Hitherto Labour governments in Britain have succeeded only in influencing events. They have gained only a limited role in defining the future of society. They have not provided sufficient mechanisms of root change. We have had liberal reform rather than radical restructuring. Wilson came close but was fatally undermined by powerful and ruthless vested interests.

Creating a coherent framework depends on rapid action before the backlash can gather strength. Effective policies articulated by benevolent discourse can secure the common core of support to withstand the reaction. The backlash will come not from international capital alone but from populist resentment of ‘intellectual privilege’ and ‘foreign intrusions’. Believing they are defending national history, the backlashers will be defending money and power, although the bus stop falangists will have neither.

It would be good to believe that the liberal [or ‘balanced’] media should stand firm against the reaction.

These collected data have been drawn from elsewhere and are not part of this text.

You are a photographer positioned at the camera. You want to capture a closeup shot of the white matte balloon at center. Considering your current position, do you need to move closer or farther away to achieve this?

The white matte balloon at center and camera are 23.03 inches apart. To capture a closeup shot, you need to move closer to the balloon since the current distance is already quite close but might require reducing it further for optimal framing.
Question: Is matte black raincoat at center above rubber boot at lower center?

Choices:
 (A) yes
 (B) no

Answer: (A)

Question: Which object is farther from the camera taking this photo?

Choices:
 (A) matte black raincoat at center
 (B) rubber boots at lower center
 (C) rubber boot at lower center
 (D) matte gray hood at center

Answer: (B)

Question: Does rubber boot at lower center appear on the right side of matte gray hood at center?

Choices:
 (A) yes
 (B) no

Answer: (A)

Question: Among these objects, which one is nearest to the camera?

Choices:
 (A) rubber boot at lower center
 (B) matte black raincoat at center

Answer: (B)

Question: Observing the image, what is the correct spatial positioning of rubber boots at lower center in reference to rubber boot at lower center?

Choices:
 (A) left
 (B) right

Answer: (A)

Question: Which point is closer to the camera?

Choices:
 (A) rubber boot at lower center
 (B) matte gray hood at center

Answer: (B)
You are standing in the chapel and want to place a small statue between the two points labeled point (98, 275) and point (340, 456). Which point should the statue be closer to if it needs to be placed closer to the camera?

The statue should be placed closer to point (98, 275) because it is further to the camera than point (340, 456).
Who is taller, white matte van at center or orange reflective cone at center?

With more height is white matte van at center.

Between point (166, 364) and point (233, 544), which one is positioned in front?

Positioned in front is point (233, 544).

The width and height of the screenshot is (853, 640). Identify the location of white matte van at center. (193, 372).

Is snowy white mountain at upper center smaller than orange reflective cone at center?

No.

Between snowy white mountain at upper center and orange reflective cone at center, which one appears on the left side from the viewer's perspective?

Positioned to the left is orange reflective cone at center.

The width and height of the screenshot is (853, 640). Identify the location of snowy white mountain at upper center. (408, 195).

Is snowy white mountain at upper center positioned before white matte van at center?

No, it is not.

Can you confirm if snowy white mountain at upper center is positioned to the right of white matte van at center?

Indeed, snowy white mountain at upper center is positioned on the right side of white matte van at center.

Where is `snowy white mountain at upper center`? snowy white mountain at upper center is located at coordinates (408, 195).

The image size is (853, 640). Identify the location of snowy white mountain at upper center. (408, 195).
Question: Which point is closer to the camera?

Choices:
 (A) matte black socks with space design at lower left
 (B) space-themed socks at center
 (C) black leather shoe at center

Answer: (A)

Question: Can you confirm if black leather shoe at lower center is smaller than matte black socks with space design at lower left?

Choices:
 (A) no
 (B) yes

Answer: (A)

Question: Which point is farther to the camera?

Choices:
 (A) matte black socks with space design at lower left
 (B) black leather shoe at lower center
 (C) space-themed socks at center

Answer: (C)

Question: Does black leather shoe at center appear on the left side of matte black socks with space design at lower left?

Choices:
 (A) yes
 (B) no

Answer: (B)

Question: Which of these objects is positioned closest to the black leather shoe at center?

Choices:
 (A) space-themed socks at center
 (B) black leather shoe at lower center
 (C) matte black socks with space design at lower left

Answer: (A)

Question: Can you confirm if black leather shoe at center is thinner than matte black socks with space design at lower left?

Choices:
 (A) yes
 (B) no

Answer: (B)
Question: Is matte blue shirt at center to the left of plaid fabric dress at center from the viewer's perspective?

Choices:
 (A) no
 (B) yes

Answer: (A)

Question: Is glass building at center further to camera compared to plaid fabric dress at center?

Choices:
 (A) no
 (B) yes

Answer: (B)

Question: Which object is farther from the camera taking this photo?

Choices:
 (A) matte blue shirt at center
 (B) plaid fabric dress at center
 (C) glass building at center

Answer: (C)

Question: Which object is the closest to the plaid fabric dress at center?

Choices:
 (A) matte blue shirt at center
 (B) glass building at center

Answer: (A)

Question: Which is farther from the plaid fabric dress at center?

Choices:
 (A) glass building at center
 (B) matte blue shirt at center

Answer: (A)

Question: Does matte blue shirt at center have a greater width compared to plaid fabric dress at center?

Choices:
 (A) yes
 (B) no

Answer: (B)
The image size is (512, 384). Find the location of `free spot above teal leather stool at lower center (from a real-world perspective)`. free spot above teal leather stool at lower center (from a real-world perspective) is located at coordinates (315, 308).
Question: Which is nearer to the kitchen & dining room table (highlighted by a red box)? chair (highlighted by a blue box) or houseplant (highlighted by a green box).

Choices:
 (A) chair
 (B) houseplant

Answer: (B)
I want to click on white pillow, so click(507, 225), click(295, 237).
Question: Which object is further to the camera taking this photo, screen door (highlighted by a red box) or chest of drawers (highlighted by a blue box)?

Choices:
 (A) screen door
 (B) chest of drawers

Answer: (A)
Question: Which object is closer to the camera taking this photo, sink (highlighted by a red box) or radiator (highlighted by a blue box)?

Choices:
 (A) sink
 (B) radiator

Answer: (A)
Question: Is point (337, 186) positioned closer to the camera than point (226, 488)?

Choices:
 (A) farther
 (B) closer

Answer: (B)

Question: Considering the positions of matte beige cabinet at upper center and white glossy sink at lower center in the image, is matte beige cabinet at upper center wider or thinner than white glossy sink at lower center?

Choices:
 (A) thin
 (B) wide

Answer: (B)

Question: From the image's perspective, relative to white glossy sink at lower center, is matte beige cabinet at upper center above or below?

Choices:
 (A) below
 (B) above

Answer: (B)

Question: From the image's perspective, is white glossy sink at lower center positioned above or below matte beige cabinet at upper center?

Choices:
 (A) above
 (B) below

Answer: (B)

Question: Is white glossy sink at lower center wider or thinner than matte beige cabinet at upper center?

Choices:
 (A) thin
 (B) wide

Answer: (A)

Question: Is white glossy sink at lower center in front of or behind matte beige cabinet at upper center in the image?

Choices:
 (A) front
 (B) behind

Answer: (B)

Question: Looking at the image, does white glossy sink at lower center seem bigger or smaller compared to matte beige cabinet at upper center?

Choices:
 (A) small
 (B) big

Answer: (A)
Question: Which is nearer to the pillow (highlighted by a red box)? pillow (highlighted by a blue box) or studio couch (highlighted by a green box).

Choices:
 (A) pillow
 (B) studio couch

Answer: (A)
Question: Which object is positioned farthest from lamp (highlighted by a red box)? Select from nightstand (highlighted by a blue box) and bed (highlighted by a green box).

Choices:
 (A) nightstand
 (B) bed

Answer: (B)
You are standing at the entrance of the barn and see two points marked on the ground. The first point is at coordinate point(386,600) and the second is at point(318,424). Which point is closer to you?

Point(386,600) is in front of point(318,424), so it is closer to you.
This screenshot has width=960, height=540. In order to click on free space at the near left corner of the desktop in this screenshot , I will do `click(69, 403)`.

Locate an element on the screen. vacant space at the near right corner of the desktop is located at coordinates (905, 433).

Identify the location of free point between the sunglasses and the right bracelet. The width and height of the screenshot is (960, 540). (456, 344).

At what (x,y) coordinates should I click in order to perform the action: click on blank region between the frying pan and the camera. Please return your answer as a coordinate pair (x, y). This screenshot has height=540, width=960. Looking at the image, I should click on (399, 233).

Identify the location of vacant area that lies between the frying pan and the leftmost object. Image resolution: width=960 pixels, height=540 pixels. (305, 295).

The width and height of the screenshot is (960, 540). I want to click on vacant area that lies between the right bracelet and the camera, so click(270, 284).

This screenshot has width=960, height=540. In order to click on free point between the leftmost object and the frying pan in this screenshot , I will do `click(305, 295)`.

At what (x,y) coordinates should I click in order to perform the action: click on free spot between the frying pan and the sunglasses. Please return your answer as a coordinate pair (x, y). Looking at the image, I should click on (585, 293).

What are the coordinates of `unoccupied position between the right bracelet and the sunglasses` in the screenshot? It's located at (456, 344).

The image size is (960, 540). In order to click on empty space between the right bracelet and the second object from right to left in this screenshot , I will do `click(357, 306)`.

Of this we cannot be sure. After the euphoria of victory the future is uncertain.

Measured responses are not what a vengeful reaction wants. The rich and varied history of international Socialism has been diminished and traduced by unconscionable tongues. The remarkable testimonies of resistance and transformation have fallen silent. They are struggling to speak again. It is possible they will be heard, but recidivist tendencies are a perpetual threat.

The indications so far are that any hearing given to the current Labour leadership is at best uncomprehending. Obsessing about the failings of the USSR [and never mentioning anything positive] is more the style. A monotonous litany of prevarications and distortions is the preferred option.

We know what to expect. Everyday acts of resistance shall be as necessary then as they are now. No government can succeed alone. Democracy, the great conversation, requires us to continue speaking. A market society is not the last word except in inscribing its own epitaph. It is neither strong nor stable. A good society is both and so much more.